Give urgent recommendation for MRI.
Pathogenesis
Herpes simplex infections of the CNS are caused by two major types of organism: herpes simplex virus type 1 (HSV-1) and herpes simplex virus type 2 (HSV-2).
HSV-1, which persists in the gasserian ganglion and causes orofacial herpes, is responsible for encephalitis in adults.
HSV-2 causes genital herpes, and incites a diffuse encephalitis in neonates when transmitted from the infected maternal genitalia at birth. This diffuse encephalitis contrasts with the predominantly temporal-lobe encephalitis caused by HSV-1.
Frequency
Herpes encephalitis has an estimated annual incidence of one in 750000 to one in 100000. Males and females are affected equally.
Clinical Manifestations
The HSV-1 organism resides in the oropharynx of approximately 95% of the adult population. HSV-1 encephalitis typically affects immunocompetent patients. HSV-2 encephalitis in newborns has an estimated incidence of one in 5000 to one in 10000 births. HSV-2 neonatal encephalitis has a poor prognosis, both in terms of survival and in the persistence of serious sequelae. Impaired consciousness is the clinical hallmark of herpes encephalitis in the acute stage. Often this is preceded by a prodromal stage, with lethargy, fever, and sore neck. Epileptic seizures are not uncommon. While the disease is usually fatal when untreated, the mortality rate with virostatic therapy has fallen to less than one-third. Today the diffuse neonatal form of encephalitis is seen increasingly in patients with acquired immune deficiency syndrome (AIDS), and early trial administration of virostatic drugs is replacing the former practice of brain biopsy.
CT Morphology
MRI has become the imaging modality of choice for herpes simplex encephalitis owing to its higher sensitivity. CT is used only as an initial imaging procedure in cases that have not yet been definitively diagnosed.
Both plain and postcontrast CT scans generally show no abnormalities during the first two days after the infection is acquired. Starting on about the third day, CT shows increasing hypodensity in the temporal lobe region (Fig. 1.19).

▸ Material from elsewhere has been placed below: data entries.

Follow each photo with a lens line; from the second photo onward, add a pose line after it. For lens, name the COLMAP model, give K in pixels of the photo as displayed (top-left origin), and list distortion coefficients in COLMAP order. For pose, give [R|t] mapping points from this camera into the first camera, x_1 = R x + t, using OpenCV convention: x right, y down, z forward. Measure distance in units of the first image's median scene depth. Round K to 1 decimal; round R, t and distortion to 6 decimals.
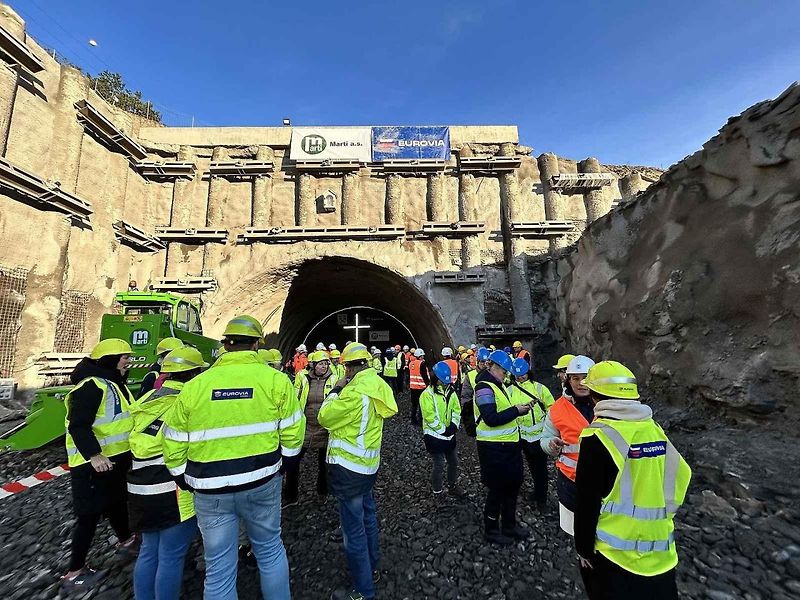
lens RADIAL K [[329.8, 0, 401.6], [0, 329.8, 295.9], [0, 0, 1]] dist [-0.001226, -0.000082]
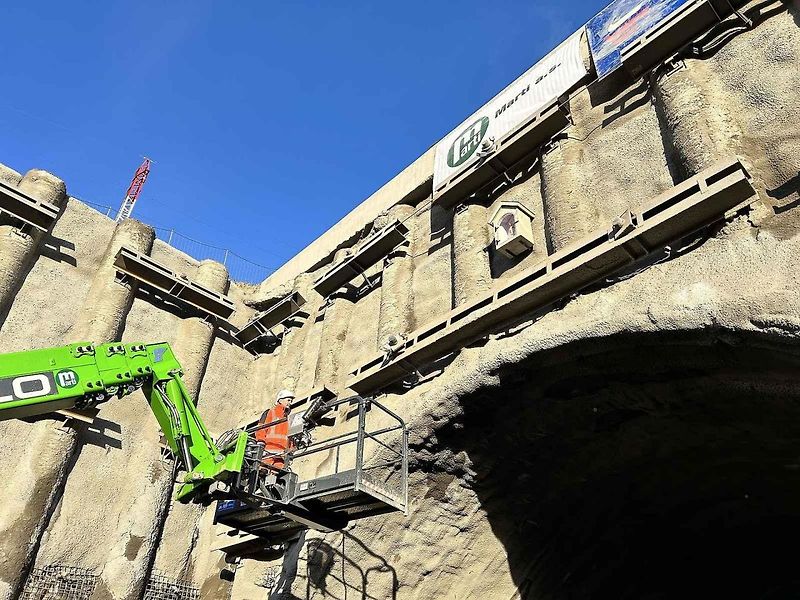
lens RADIAL K [[603.7, 0, 398.9], [0, 603.7, 297.9], [0, 0, 1]] dist [0.078617, -0.085242]
pose [[0.649672, -0.414672, -0.637161, 0.094383], [0.071329, 0.867685, -0.491970, 0.095797], [0.756861, 0.274171, 0.593289, 0.536692]]
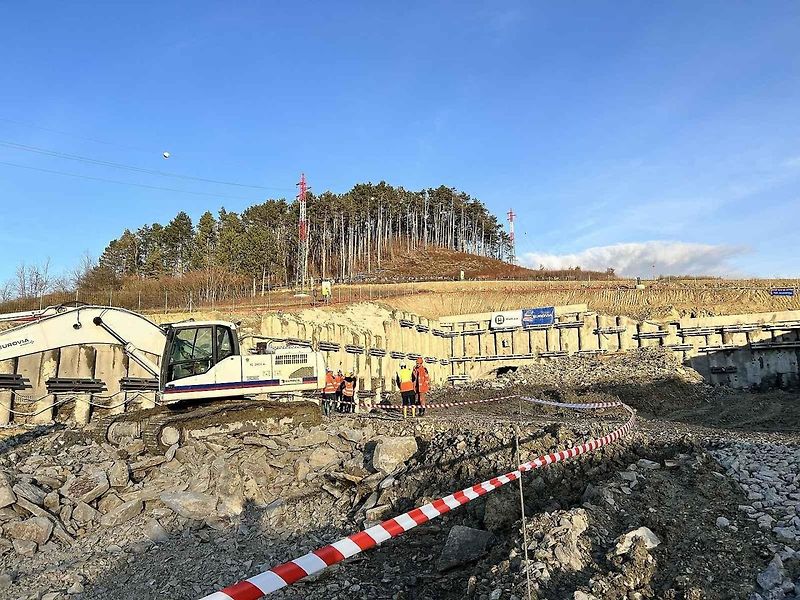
lens RADIAL K [[603.7, 0, 399.2], [0, 603.7, 302.1], [0, 0, 1]] dist [0.078617, -0.085242]
pose [[0.851758, -0.065623, -0.519810, 1.541436], [0.075316, 0.997157, -0.002472, -0.658946], [0.518494, -0.037045, 0.854278, -3.461820]]
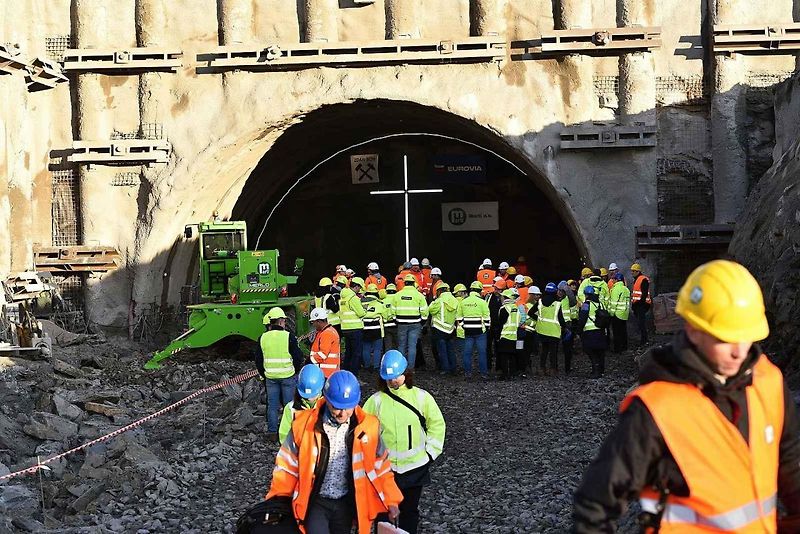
lens RADIAL K [[1895.0, 0, 401.5], [0, 1895.0, 265.8], [0, 0, 1]] dist [-0.014127, 0.000000]
pose [[0.993184, 0.010667, -0.116070, 0.195137], [0.011079, 0.982656, 0.185108, -0.409422], [0.116031, -0.185133, 0.975840, -2.015007]]
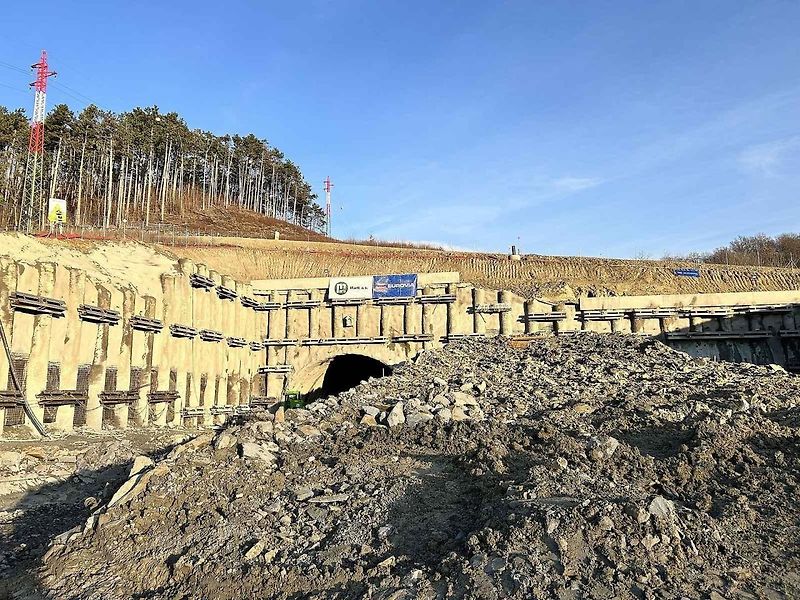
lens RADIAL K [[603.7, 0, 396.0], [0, 603.7, 297.9], [0, 0, 1]] dist [0.078617, -0.085242]
pose [[0.977090, -0.005799, -0.212747, 0.740663], [0.010737, 0.999699, 0.022061, -0.489322], [0.212555, -0.023840, 0.976858, -2.196780]]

After intravenous contrast administration, the lesions may show a diffuse, striate, or gyral/meningeal pattern of enhancement. The region may show swelling, with a mass effect on the ventricular system. Increased density due to hemorrhage has also been described. If the patient survives the herpes encephalitis, the primarily affected brain areas generally show extensive atrophic changes due to volume loss.